Godny odnotowania jest fakt, że wszystkie porwane osoby uchodziły za lojalne wobec rosyjskich najeźdźców. - Jeden z uprowadzonych mężczyzn był wręcz znany ze swojej uległej postawy wobec wroga - podkreślono w komunikacie Enerhoatomu.
Sytuacja w elektrowni staje się coraz bardziej napięta. Nasilają się rewizje i poszukiwania "podejrzanych" osób. Nawet pójście na współpracę z okupantami nie ratuje przed zatrzymaniem lub przesłuchaniami
Pracownicy obiektu, w tym osoby z kierownictwa elektrowni, są poddawani presji psychicznej i zmuszani do przyjmowania rosyjskich paszportów, a także zawierania umów z Rosatomem pod groźbą utraty zatrudnienia lub nawet mobilizacji do armii agresora.
W grudniu 2022 roku formalnie odwołano ze stanowiska głównego inżyniera elektrowni Jurija Czerniczuka, który miał dopuścić się zdrady i kolaboracji z wrogiem.
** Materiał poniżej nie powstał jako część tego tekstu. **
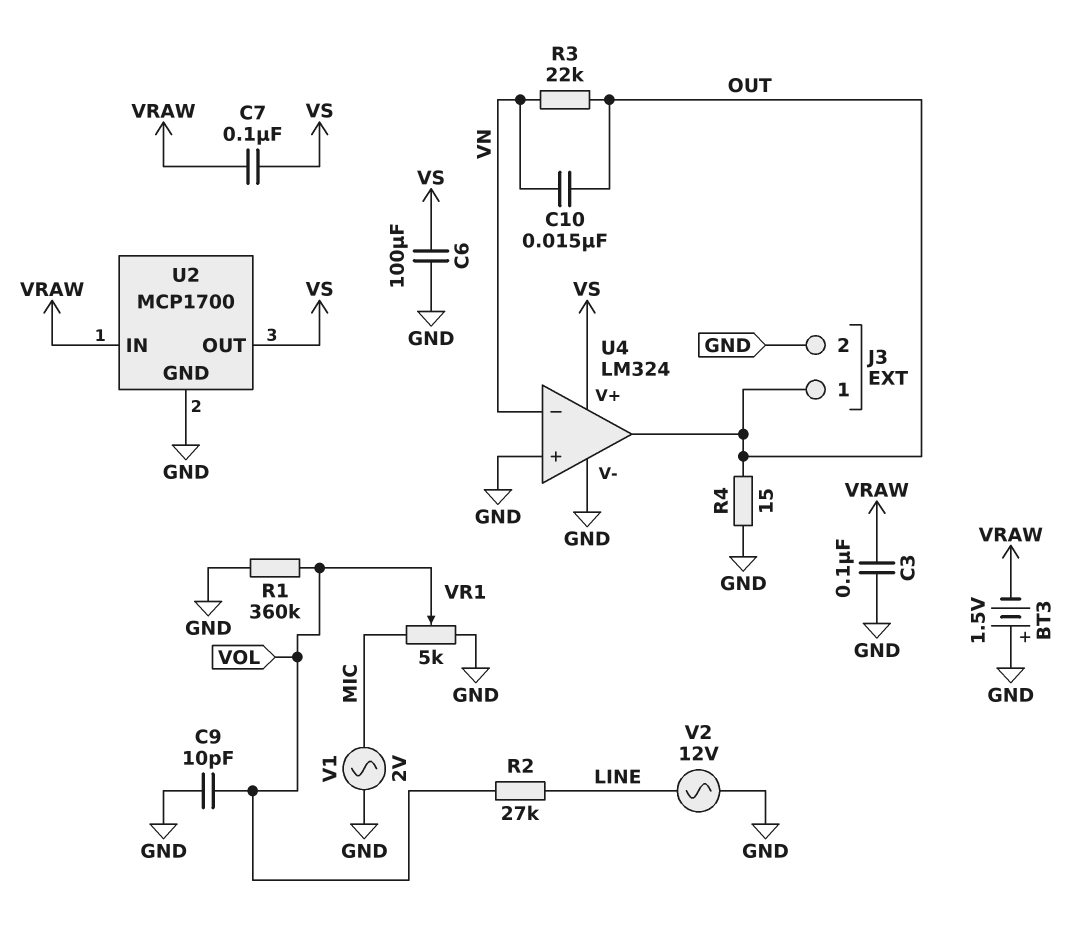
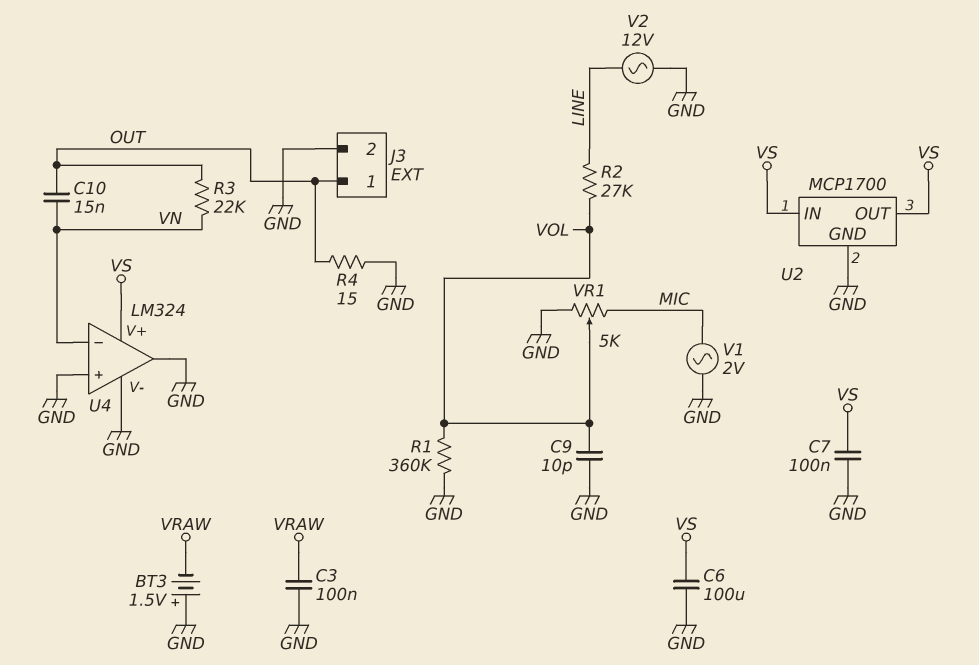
C7: 100nF (VRAW, VS) -> 100nF (GND, VS)
U2 pin IN: VRAW -> VS
U4 pin out: OUT -> GND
W tym samym czasie, na przełomie listopada i grudnia, najeźdźcy zabronili wstępu na teren obiektu wszystkim członkom personelu odmawiającym podpisania kontraktów z Rosatomem.
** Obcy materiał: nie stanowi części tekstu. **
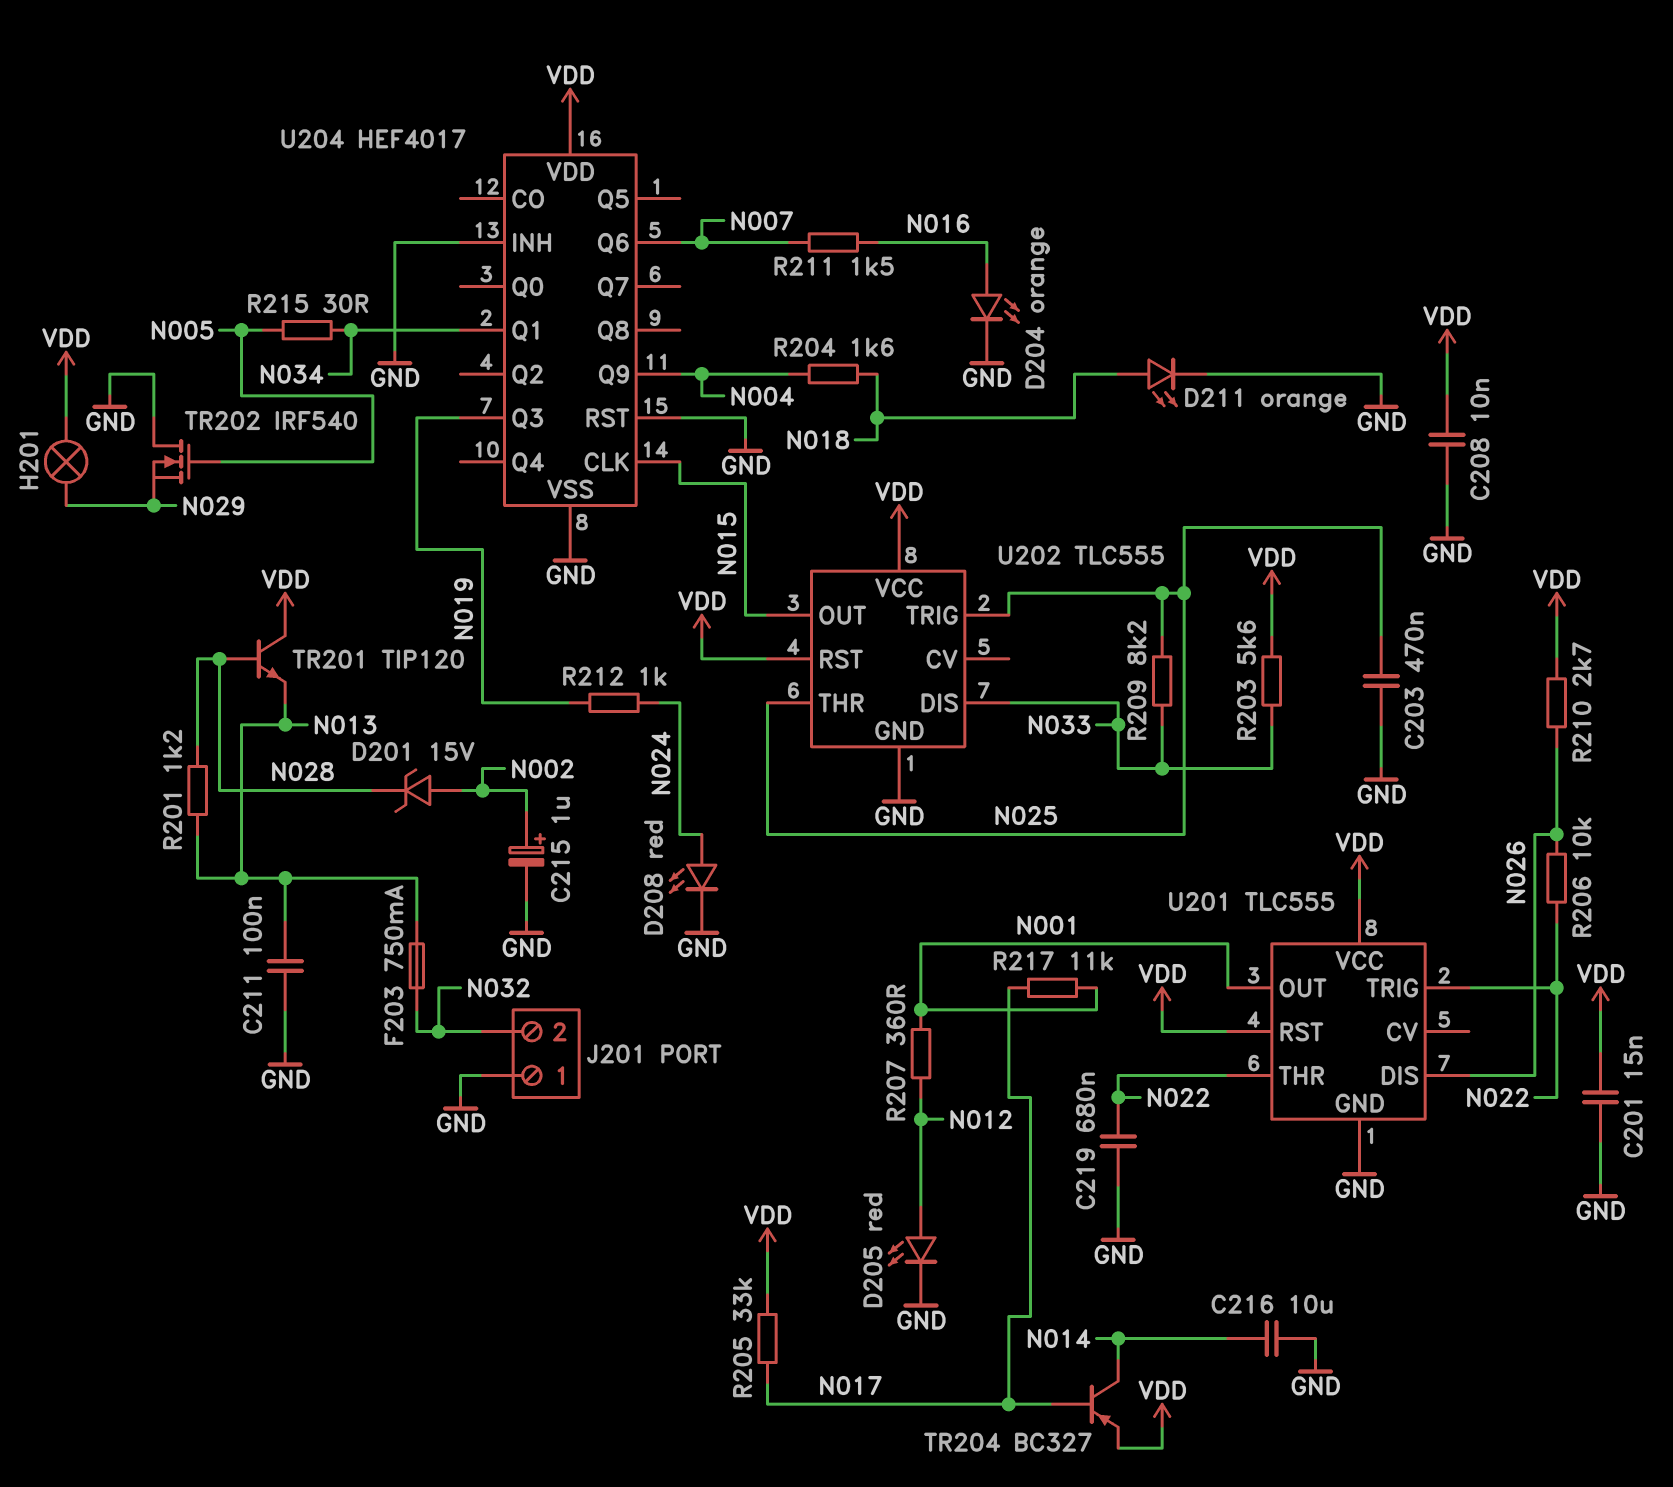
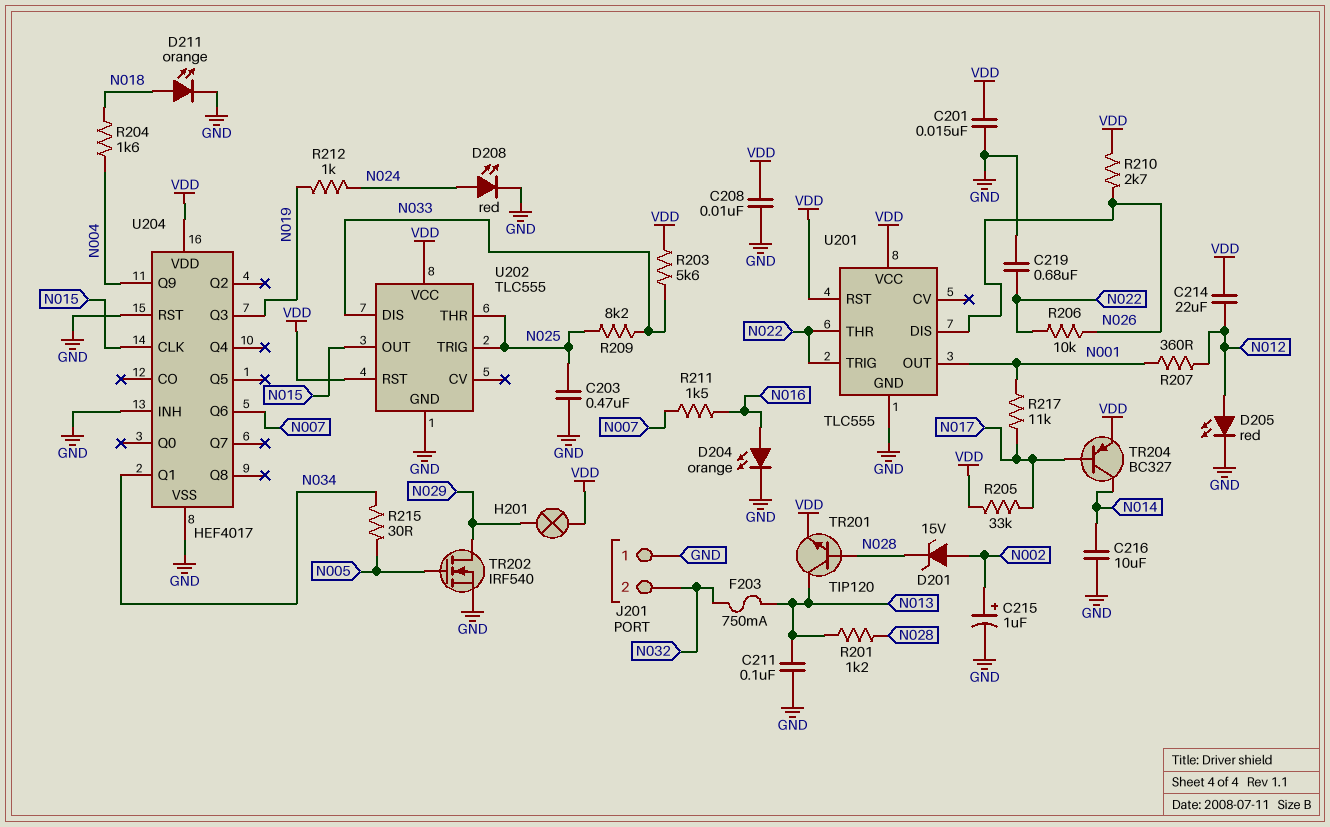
C214: none -> 22uF (N012, VDD)
TR201: NPN TIP120 (B N028, C VDD, E N013) -> NPN TIP120 (B N028, C N013, E VDD)
TR202: NMOS IRF540 (G N005, D GND, S N029) -> NMOS IRF540 (G N005, D N029, S GND)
Okupujący Enerhodar Rosjanie już wcześniej dopuszczali się porywania pracowników elektrowni i poddawania ich torturom. W październiku ubiegłego roku kilka dni w niewoli spędził ówczesny dyrektor obiektu Ihor Muraszow. Wcześniej, w maju, najeźdźcy wdarli się do mieszkania jednego z członków personelu elektrowni i otworzyli do niego ogień, ciężko go raniąc.